Why can a pod get OOMKilled even when RSS looks healthy?

Kubernetes evaluates container memory limits against the working set size, not the Resident Set Size (RSS). Heavy file I/O operations—such as loading large models, scanning logs, or database reads—can cause the active file cache to swell. This pushes the working set over the configured limit and triggers an OOMKill, even if application heap usage remains perfectly stable.

How should teams set Kubernetes memory requests and limits using these metrics?

Teams should use working set metrics over a normal business cycle to establish a P95 baseline. Set resource requests close to this sustained usage to assist the scheduler with accurate placement. Then, add 20–30% headroom above typical working set values for limits to safely absorb unexpected cache growth and transient traffic bursts.

Why is RSS usually a better indicator of memory leaks than a working set?

RSS isolates anonymous memory growth because it excludes the fluctuating file system cache, which can introduce noise into working set trends. Tracking long-term RSS growth across deployment versions and measuring it before and after garbage collection cycles makes it much easier to distinguish a true code-level memory leak from temporary allocation pressure.

What operational risks arise from relying only on container_memory_usage_bytes?

The raw usage metric includes reclaimable page cache, which can make a completely healthy container look dangerously over-utilized. Relying solely on this metric can lead to unnecessary cluster overprovisioning. For accurate capacity forecasting and efficiency audits, teams should compare raw usage, working set, and RSS together.

How does eBPF help explain why a working set spike occurred instead of simply showing that it happened?

While standard metrics merely signal that memory has spiked, eBPF-based telemetry tracks kernel-level activities to reveal the cause. By correlating infrastructure memory pressure directly with application request streams, eBPF helps teams determine if cache growth was driven by an expensive endpoint, background cron jobs, or intensive storage operations.

Performance

Memory Working Set vs RSS: Key Differences & When to Use Each

groundcover Team

June 10, 2026

min read

Performance

Key Takeaways

Kubernetes enforces memory limits using the working set, making it the key metric for OOM prevention.
The working set includes active file cache, while RSS mainly reflects application memory, making RSS better for detecting leaks.
High file I/O can increase the working set without increasing RSS, so a growing working set does not always indicate a memory leak.
Alert on working set to avoid OOMs, and use RSS trends to debug application memory behavior.

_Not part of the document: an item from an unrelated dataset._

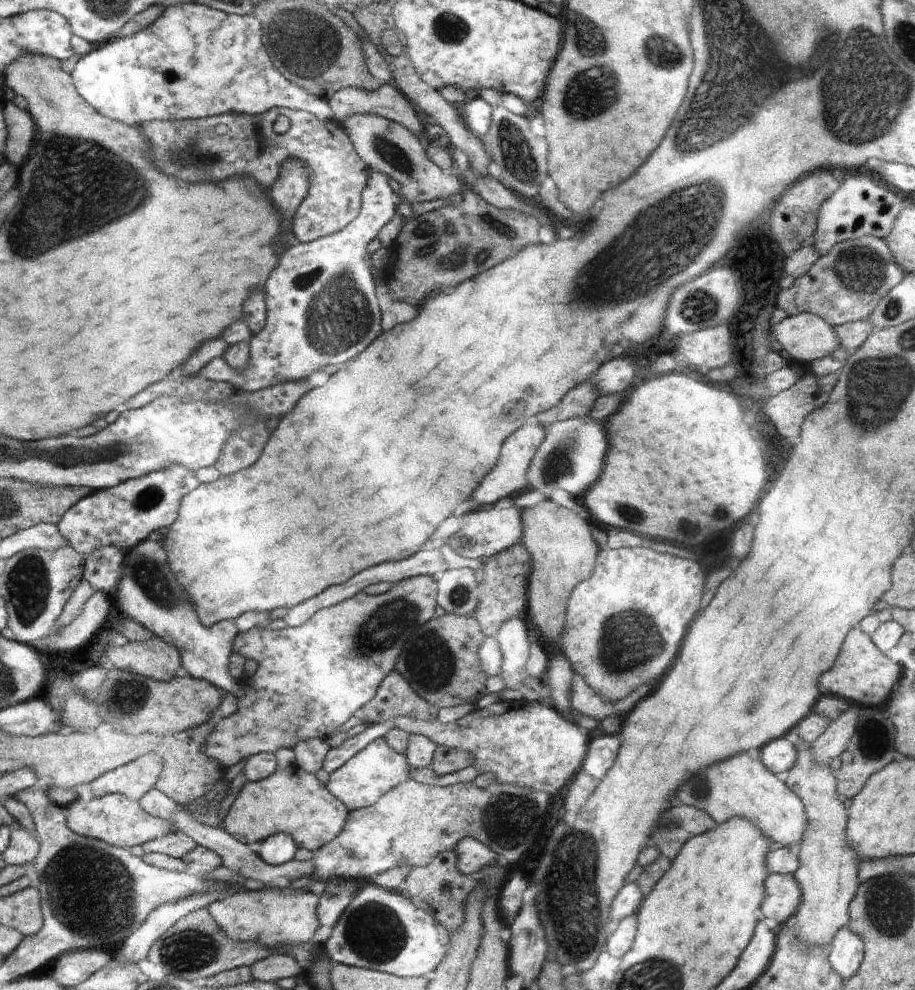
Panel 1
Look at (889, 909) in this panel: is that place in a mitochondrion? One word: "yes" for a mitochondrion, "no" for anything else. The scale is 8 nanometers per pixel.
yes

What Is Memory Working Set

The memory working set is the portion of a process's memory that is actively in use and cannot be reclaimed without disrupting application behavior. Think of it as the minimum physical memory a process needs to run, without causing page faults. In the Linux kernel, the working set maps to:

Anonymous memory (heap allocations, stack, shared memory)
Active page cache (file-backed pages that have been recently accessed and promoted to the active LRU list by the kernel)

It deliberately excludes inactive file-backed pages, cached data that hasn't been touched recently, and that the kernel is free to evict without impacting the application. This makes the working set a lean, application-centric view of memory pressure.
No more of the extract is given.